Look at each line of the listing. Copy those that hold the string "original".

DATA SUPPLIED section start

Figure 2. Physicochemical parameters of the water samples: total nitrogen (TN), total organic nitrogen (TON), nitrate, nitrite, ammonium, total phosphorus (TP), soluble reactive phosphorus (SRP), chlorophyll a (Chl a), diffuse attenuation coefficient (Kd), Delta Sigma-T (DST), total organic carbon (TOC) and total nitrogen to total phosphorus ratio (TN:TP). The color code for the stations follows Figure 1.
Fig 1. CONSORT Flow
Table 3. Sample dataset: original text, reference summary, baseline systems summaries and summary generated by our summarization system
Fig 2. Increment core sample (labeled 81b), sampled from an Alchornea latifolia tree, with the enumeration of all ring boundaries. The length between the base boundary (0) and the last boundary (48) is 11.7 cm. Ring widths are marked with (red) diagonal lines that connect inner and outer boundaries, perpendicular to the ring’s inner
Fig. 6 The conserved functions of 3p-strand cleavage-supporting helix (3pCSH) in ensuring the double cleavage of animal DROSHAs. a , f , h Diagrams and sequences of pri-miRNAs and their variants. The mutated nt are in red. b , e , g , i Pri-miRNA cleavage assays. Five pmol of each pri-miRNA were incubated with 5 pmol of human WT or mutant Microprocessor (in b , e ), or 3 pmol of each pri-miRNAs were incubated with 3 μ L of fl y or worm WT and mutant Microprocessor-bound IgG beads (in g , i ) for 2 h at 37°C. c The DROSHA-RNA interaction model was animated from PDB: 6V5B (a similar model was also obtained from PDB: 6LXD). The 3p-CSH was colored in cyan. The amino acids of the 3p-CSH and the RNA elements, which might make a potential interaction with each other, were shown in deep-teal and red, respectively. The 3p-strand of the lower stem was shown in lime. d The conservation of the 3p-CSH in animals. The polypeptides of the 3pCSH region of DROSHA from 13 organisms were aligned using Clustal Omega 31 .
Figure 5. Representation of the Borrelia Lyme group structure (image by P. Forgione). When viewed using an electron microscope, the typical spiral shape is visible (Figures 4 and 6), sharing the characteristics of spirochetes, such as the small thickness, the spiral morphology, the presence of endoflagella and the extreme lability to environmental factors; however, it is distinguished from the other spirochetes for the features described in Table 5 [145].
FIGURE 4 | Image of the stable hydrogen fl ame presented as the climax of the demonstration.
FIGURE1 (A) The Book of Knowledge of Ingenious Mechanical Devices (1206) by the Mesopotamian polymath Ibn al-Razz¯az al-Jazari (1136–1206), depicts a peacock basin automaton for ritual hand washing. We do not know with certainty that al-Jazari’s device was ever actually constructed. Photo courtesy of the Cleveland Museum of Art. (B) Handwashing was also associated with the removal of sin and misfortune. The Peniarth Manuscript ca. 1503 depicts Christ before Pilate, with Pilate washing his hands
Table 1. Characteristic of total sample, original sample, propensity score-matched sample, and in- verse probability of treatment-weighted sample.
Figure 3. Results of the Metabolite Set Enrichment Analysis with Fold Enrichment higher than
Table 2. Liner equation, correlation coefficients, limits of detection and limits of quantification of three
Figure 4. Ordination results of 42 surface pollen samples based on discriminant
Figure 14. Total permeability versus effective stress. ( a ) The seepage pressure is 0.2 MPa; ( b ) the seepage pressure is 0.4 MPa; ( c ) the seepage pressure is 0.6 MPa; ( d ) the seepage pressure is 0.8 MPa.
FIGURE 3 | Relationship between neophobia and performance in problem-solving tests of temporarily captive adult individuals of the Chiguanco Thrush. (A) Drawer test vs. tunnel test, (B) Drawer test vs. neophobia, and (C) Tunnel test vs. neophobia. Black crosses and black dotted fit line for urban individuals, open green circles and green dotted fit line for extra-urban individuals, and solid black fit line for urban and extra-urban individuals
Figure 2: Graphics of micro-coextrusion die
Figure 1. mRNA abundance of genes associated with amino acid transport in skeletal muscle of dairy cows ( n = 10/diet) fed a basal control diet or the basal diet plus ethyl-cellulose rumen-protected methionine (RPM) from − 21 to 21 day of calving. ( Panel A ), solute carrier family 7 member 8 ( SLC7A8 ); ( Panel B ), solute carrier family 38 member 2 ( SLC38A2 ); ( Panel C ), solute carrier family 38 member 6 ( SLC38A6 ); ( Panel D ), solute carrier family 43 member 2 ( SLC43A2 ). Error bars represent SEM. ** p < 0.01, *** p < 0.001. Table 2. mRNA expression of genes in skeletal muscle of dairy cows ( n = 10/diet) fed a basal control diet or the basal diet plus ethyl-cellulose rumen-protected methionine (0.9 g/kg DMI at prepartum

DATA SUPPLIED section end

# WRITTEN ANSWER:
Table 3. Sample dataset: original text, reference summary, baseline systems summaries and summary generated by our summarization system
Table 1. Characteristic of total sample, original sample, propensity score-matched sample, and in- verse probability of treatment-weighted sample.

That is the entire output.